▶ _AIM OF THE TASK_
Scan the records below. List lines holding "Condado".

▶ _ENTRIES SHOWN_
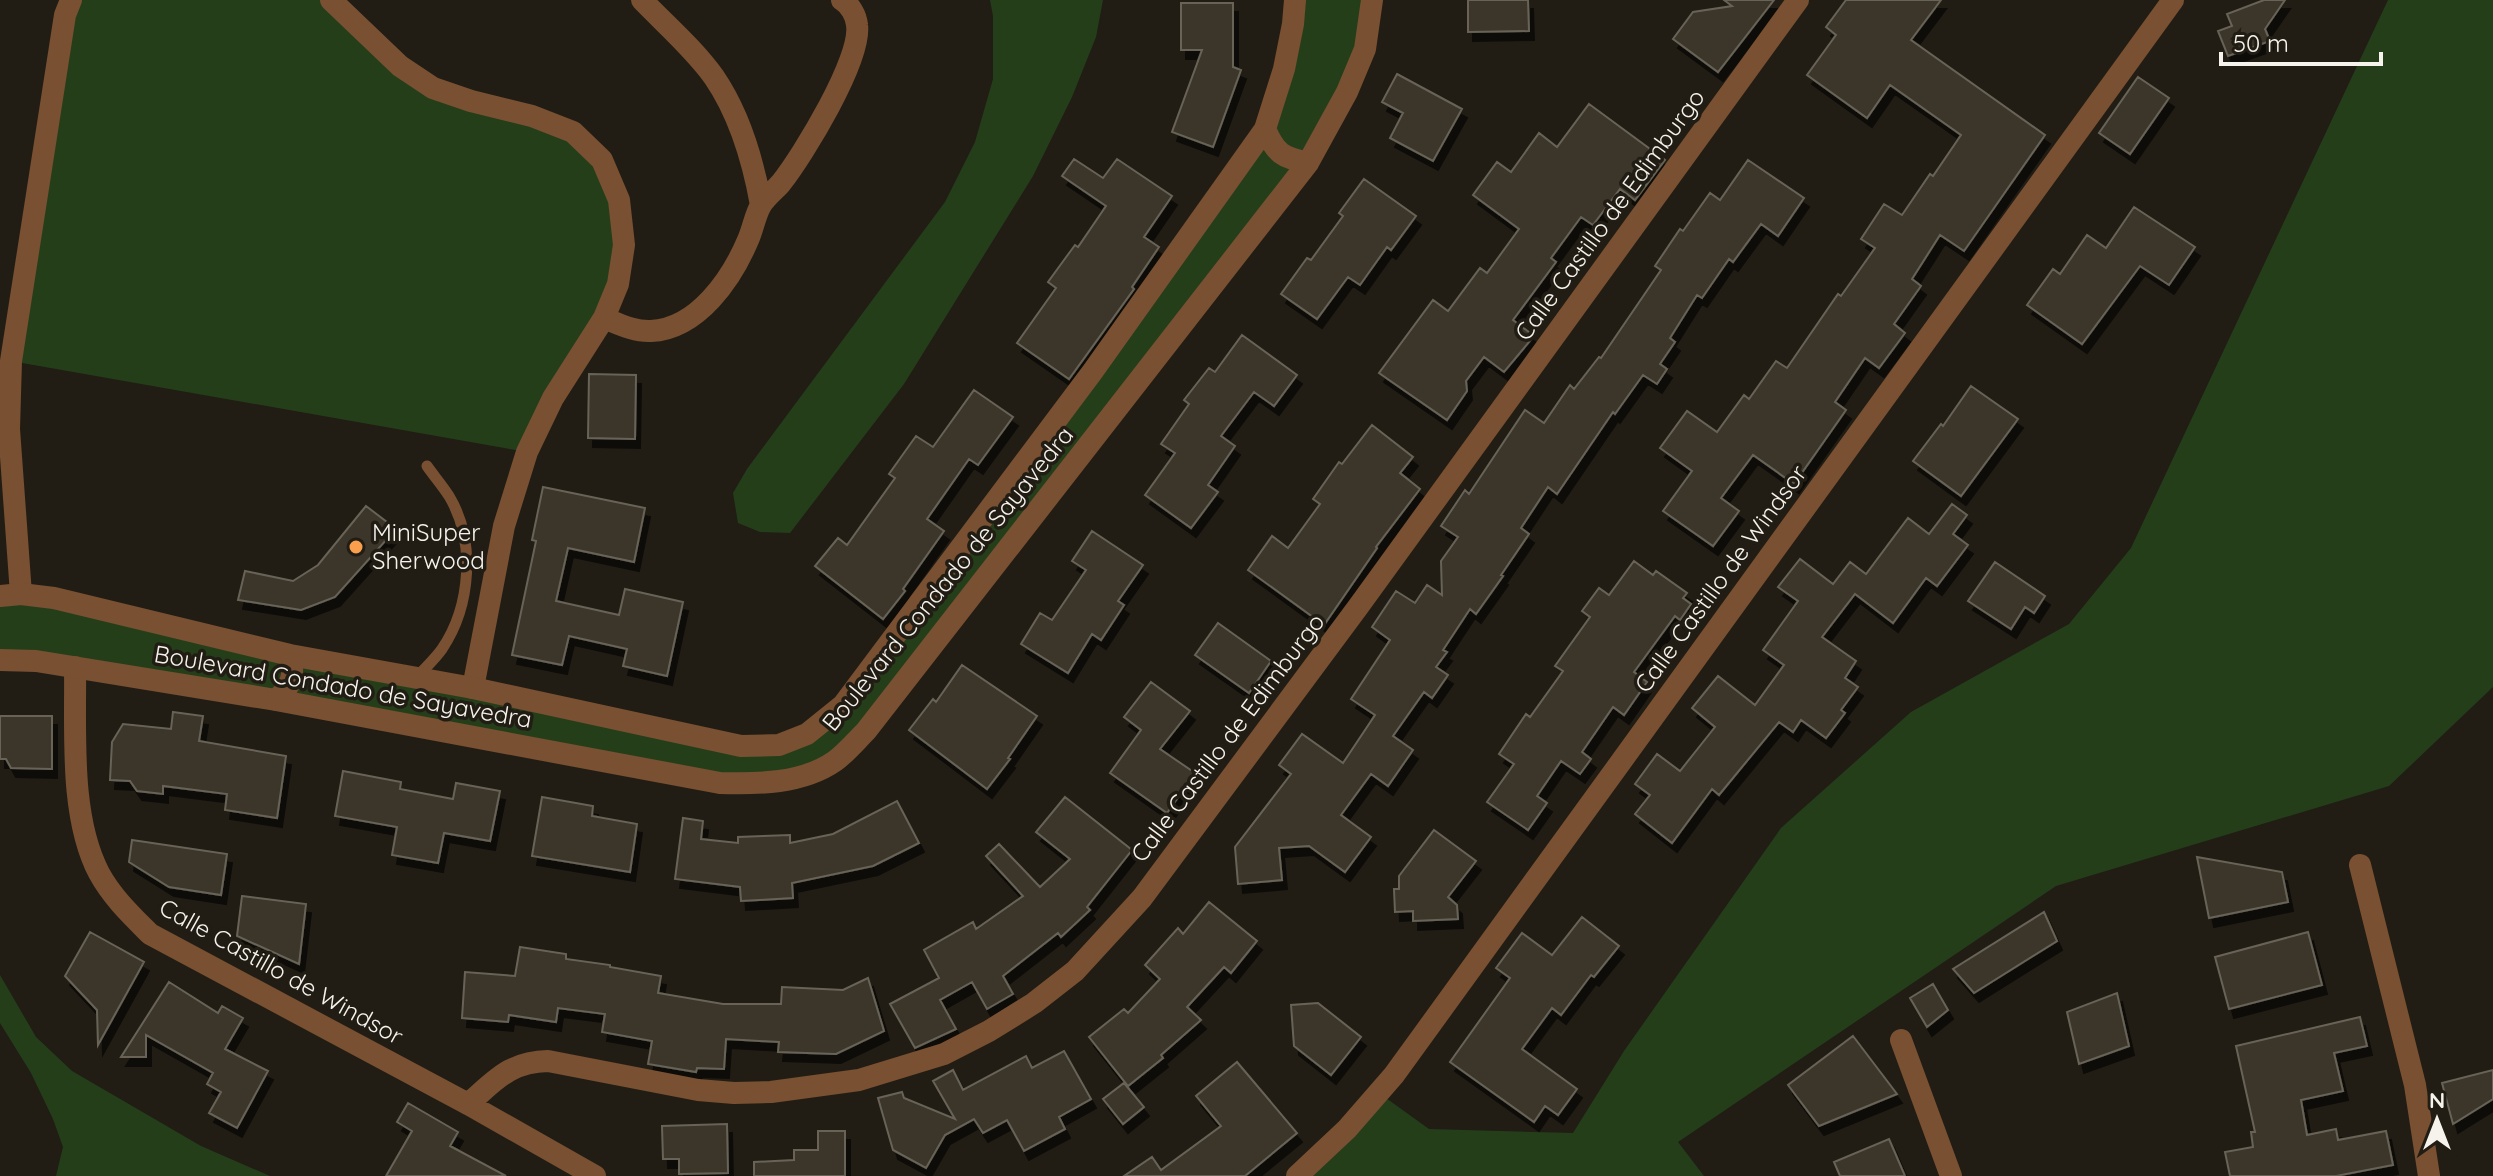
<svg xmlns="http://www.w3.org/2000/svg" width="2493" height="1176" viewBox="0 0 2493 1176" font-family="Quicksand,sans-serif">
  <style>
    .green { fill: #253e1a }
    .building { fill: #3a352b; stroke: #676357; stroke-width: 2; filter: url(#shadow) }
    .lines { fill: none; stroke-linecap: round; stroke-linejoin: round }
    .service { stroke: #795031; stroke-width: 11 }
    .minor { stroke: #795031; stroke-width: 22 }
    .tertiary { stroke: #795031; stroke-width: 22 }
    .poi-dot { fill: #f99f4d; stroke: #211d14; stroke-width: 3 }
    .labels { text-anchor: middle; stroke-width: 7; stroke-linejoin: round; paint-order: stroke }
    .street-label { font-size: 24px; fill: #f6f3ed; stroke: #211d14 }
    .poi-label { font-size: 24px; fill: #f6f3ed; stroke: #211d14; text-anchor: start }
  </style>
  <defs>
    <filter id="shadow"><feDropShadow dx="5" dy="9" stdDeviation="0" flood-color="#0009"/></filter>
  </defs>
  <rect width="100%" height="100%" fill="#211d14"/>
  <path class="green" d="M71,0h260l69,66 173,66 46,68 -1,84 -91,168 -516,-91z
    M990,0h113l-7,37 -24,60 -39,79 -129,208 -114,149 -30,-1 -22,-9 -5,-30 14,-24 198,-267 30,-60 18,-63v-63z
    M1295,0h77l-7,49 -57,114 -474,599 -73,23 -761,-125v-64l779,149 64,-40 422,-576z
    M2388,0h105v687l-104,99 -333,100 -378,256 26,34h-407l82,-83 50,36 144,4 51,-82 157,-223 130,-116 158,-88 62,-76z
    M0,975l36,62 36,34 129,75 69,30h-214l7,-29 -10,-28 -22,-46 -31,-50z"/>
  <path class="building" d="M1468,0h60l1,31 -61,1z
    M1724,0h50l-56,72 -45,-33 20,-27 39,-6z
    M1846,0h95l-30,40 134,95 -81,116 -24,-16 -28,44 9,7 -27,38 11,9 -26,35 -14,-10 -30,44 11,8 -52,74 -41,-29 -32,43 18,13 -26,35 -50,-35 29,-40 -32,-23 27,-37 30,21 27,-37 5,4 27,-38 11,7 51,-74 3,2 34,-48 -14,-9 23,-35 18,11 28,-41 3,2 28,-41 -71,-50 -23,33 -60,-43 29,-40 -10,-8z
    M2264,0h21l-20,29 5,12 -42,15 -10,-25 14,-5 -5,-12z
    M1181,3h52v64l8,3 -28,77 -41,-15 30,-82h-21z
    M1397,74l65,35 -29,52 -43,-23 13,-25 -21,-11z
    M2138,77l31,21 -39,56 -31,-21z
    M1589,104l76,56 -30,40 -15,-11 -27,36 -12,-8 -30,41 5,4 -43,58 21,16 -30,36 -20,-15 -18,24 1,10 -20,29 -68,-47 54,-73 15,11 32,-43 7,5 32,-44 -46,-34 24,-33 14,10 28,-39 18,14z
    M1074,159l29,19 14,-19 55,37 -28,41 15,10 -27,40 2,2 -65,90 -52,-36 39,-55 -8,-6 27,-37 3,2 28,-41 -44,-30z
    M1748,160l56,38 -26,38 -17,-12 -28,38 -4,-3 -27,39 -5,-3 -27,43 5,4 -15,22 7,5 -10,15 -14,-9 -28,39 -2,-2 -56,82 -9,-7 -27,41 8,6 -28,41 2,1 -27,38 -6,-5 -27,41 4,2 -11,15 12,8 -16,23 -8,-6 -31,44 20,14 -25,36 -17,-12 -30,41 30,22 -26,35 -36,-26 -30,2 3,32 -44,4 -3,-37 56,-73 -12,-9 23,-31 41,29 32,-48 -24,-16 39,-59 -18,-13 24,-36 19,12 12,-18 15,10 -1,-34 17,-24 -17,-11 24,-36 4,4 56,-84 19,13 26,-38 4,4 25,-32 2,1 60,-88 -6,-4 25,-37 3,2 27,-38 10,7z
    M1364,179l52,37 -25,34 -4,-3 -27,38 -12,-8 -31,42 -36,-25 26,-36 4,2 32,-44 -4,-3z
    M2134,207l61,40 -26,38 -29,-19 -58,78 -55,-39 26,-36 7,5 27,-39 19,13z
    M1242,335l55,40 -23,31 -20,-14 -33,44 14,10 -27,39 10,7 -27,36 -46,-33 30,-42 -14,-9 28,-40 -5,-4 25,-32 6,4z
    M589,374l47,1 -1,64 -47,-1z
    M1971,386l47,33 -57,77 -48,-35 28,-37 2,2z
    M974,390l39,27 -35,48 -9,-6 -42,60 17,12 -41,58 2,2 -22,28 -68,-53 23,-28 9,7 48,-67 -6,-4 27,-38 17,11z
    M1372,425l41,32 -13,16 20,16 -44,58 1,1 -53,77 -76,-55 24,-34 16,12 32,-44 -7,-5 26,-37 3,2z
    M543,487l102,21 -11,54 -66,-14 -12,53 63,14 6,-26 58,13 -16,74 -44,-10 4,-17 -58,-13 -7,29 -50,-10 24,-114 -4,-1z
    M1952,504l15,11 -14,19 15,11 -31,41 -11,-8 -33,45 -38,-29 -33,43 34,24 -11,17 13,9 -17,23 4,3 -19,25 -25,-18 -8,12 -14,-10 -60,73 -7,-6 -40,54 -37,-29 15,-19 -15,-11 22,-30 23,17 35,-44 -23,-19 26,-32 37,29 29,-40 -21,-15 35,-49 -20,-14 22,-28 33,25 17,-22 16,12 42,-56 21,16z
    M366,506l30,23 -61,68 -34,13 -63,-10 7,-29 48,10 25,-16z
    M1092,531l51,34 -25,36 6,4 -23,35 -9,-6 -24,39 -47,-29 19,-31 12,7 34,-50 -14,-9z
    M1634,561l19,14 3,-4 31,22 -4,5 8,6 -11,16 -5,-4 -41,56 13,10 -23,33 -11,-8 -31,45 9,7 -11,15 -19,-13 -24,35 10,7 -19,27 -41,-28 27,-38 -15,-10 27,-40 4,3 33,-46 -8,-5 35,-49 -8,-6 17,-23 10,7z
    M1995,562l50,34 -11,17 -9,-6 -14,22 -43,-28z
    M1218,623l53,38 -22,32 -54,-38z
    M962,665l75,51 -29,42 2,1 -23,30 -78,-59 24,-31 3,3z
    M1151,682l39,29 -30,38 35,24 -28,40 -57,-40 31,-43 -17,-13z
    M173,712l30,4 -4,25 87,15 -9,62 -52,-8 2,-16 -64,-8v8l-26,-3 -7,-10 -20,-1 2,-38 11,-18 48,5z
    M0,716h52v53l-41,-1 -5,-9h-6z
    M343,771l58,11 -1,7 53,10 3,-16 44,8 -10,50 -46,-8 -6,30 -46,-8 5,-28 -62,-11z
    M542,797l51,9 -1,10 45,8 -7,48 -98,-16z
    M1065,797l67,53 -45,57 3,3 -29,27 -3,-4 -55,43 10,18 -26,15 -15,-27 -32,18 16,29 -41,19 -25,-44 49,-26 -15,-28 49,-28 3,7 47,-33 -37,-40 13,-12 41,43 30,-28 -34,-27z
    M897,801l22,42 -46,23 -81,17 1,15 -52,3 -1,-14 -65,-8 8,-61 20,3 -2,18 37,4v-6l52,-2v8l43,-9z
    M1434,830l42,31 -28,36 9,8 1,14 -45,2v-10l-18,1 -1,-23h5v-13z
    M132,840l95,14 -6,41 -52,-8 -40,-25z
    M2197,857l85,15 6,30 -79,16z
    M242,896l64,8 -7,60 -62,-28z
    M1209,902l48,39 -26,32 -7,-6 -37,40 14,13 -40,35 2,3 -35,28 -39,-49 35,-28 4,4 32,-34 -15,-14 33,-37 5,6z
    M2044,912l13,29 -83,52 -21,-24z
    M1582,917l37,29 -25,31 -3,-2 -30,40 -9,-7 -30,41 55,40 -19,26 -13,-9 -11,16 -84,-60 60,-84 -14,-10 26,-35 30,22z
    M90,932l54,30 -46,83 -1,-35 -32,-34z
    M2308,932l14,53 -93,24 -14,-52z
    M520,947l46,7v5l44,6v2l51,9 -3,17 65,11h58l1,-17 61,3 25,-12 16,53 -48,23 -58,-2 1,-10 -53,-3 -2,30 -27,-1 -1,4 -48,-8 4,-23 -50,-9 3,-18 -47,-6 -2,14 -47,-7 -1,7 -46,-4 3,-46 50,4z
    M169,982l49,31 4,-7 21,12 -18,31 43,22 -31,57 -28,-15 12,-21 -14,-8 6,-11 -67,-38v22h-25z
    M1933,984l15,26 -21,17 -17,-29z
    M2117,993l12,53 -50,18 -12,-52z
    M1318,1003l43,34 -30,38 -37,-29 -3,-41z
    M2360,1017l7,29 -33,7 9,38 -42,9 6,35 29,-6 2,11 48,-9 7,34 -57,11h-106l-5,-24 28,-5 -2,-15h4l-19,-86z
    M1853,1036l44,58 -78,32 -31,-41z
    M1064,1051l27,48 -32,18 6,12 -41,22 -17,-31 -24,13 -9,-14 -29,16 -19,33 -33,-18 -15,-52 24,-6 2,6 51,21 -22,-38 20,-11 10,20 63,-34 6,12z
    M1237,1062l60,71 -52,43h-121l28,-19 9,13 60,-44 -25,-30z
    M2493,1070v29l-40,25 -11,-41z
    M1124,1083l20,24 -21,17 -20,-25z
    M408,1103l50,29 -8,14 56,30h-120l26,-45 -15,-9z
    M727,1124l1,49 -49,1v-15h-16l-1,-33z
    M818,1131h27v45h-91v-14l40,-2v-10h24z
    M1889,1139l16,37h-65l-6,-14z"/>
  <g class="lines">
    <path class="service" d="M417,677c8,-9 18,-18 25,-28 29,-43 34,-108 7,-153 -7,-11 -15,-20 -22,-30"/>
    <path class="minor" d="M331,0l69,66 33,22 38,13 61,15 41,16 29,28 17,40 5,45 -6,39 -14,34 -51,80 -26,54 -23,74 -31,162
      M642,0c24,25 52,49 72,77 26,38 39,83 47,128
      M604,318c15,6 31,14 47,13 47,-2 81,-53 97,-91 5,-11 7,-25 13,-35 5,-8 14,-15 20,-22 22,-28 81,-124 76,-158 -1,-10 -7,-20 -15,-25
      M21,594l-12,-165 2,-68 54,-346 6,-15
      M75,667c1,63 -6,149 24,206 13,24 32,42 51,61l318,170 127,72
      M2360,865l55,220 14,91
      M1901,1040l50,136
      M468,1104c28,-24 41,-42 80,-43l150,29 36,3 37,-1 88,-12 85,-26 45,-23 45,-28 41,-32 67,-73 216,-291 440,-607
      M1297,1176l50,-47 47,-54 779,-1075"/>
    <path class="tertiary" d="M1265,129c11,25 17,28 43,34
      M0,596l21,-2 33,4 236,57 183,33 268,58 38,-1 28,-11 36,-29 250,-334 172,-242 19,-60 9,-45 2,-24
      M0,660l36,1 240,39 444,83c38,1 82,1 115,-22 11,-8 21,-20 31,-30l442,-568 39,-71 18,-43 7,-49
      M276,700c16,-14 19,-25 14,-45"/>
  </g>
  <circle class="poi-dot" cx="356" cy="547" r="8"/>
  <g class="labels">
    <g class="street-label">
      <text transform="translate(1610 215) rotate(-54)" y="8">Calle Castillo de Edimburgo</text>
      <text transform="translate(948 579) rotate(-51)" y="8">Boulevard Condado de Sayavedra</text>
      <text transform="translate(1721 579) rotate(-54)" y="8">Calle Castillo de Windsor</text>
      <text transform="translate(343 687) rotate(10)" y="8">Boulevard Condado de Sayavedra</text>
      <text transform="translate(1228 738) rotate(-53)" y="8">Calle Castillo de Edimburgo</text>
      <text transform="translate(281 972) rotate(29)" y="8">Calle Castillo de Windsor</text>
    </g>
    <g class="poi-label">
      <text x="372" y="541">MiniSuper<tspan x="372" dy="28">Sherwood</tspan></text>
    </g>
  </g>
  <g transform="translate(2437 1120)" stroke="#211d14" stroke-width="6" paint-order="stroke">
  <path d="M0-6L14 30L0 20L-14 30Z" fill="#f6f3ed"/>
  <text y="-12" font-size="22" font-weight="bold" text-anchor="middle" fill="#f6f3ed">N</text>
  </g>
  <path d="M2221 52v12h160v-12" fill="none" stroke="#f6f3ed" stroke-width="4"/>
  <text x="2233" y="52" font-size="24" fill="#f6f3ed" stroke="#211d14" stroke-width="6" paint-order="stroke">50 m</text>
</svg>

▶ _OUTPUT FOR THIS EXERCISE_
      <text transform="translate(948 579) rotate(-51)" y="8">Boulevard Condado de Sayavedra</text>
      <text transform="translate(343 687) rotate(10)" y="8">Boulevard Condado de Sayavedra</text>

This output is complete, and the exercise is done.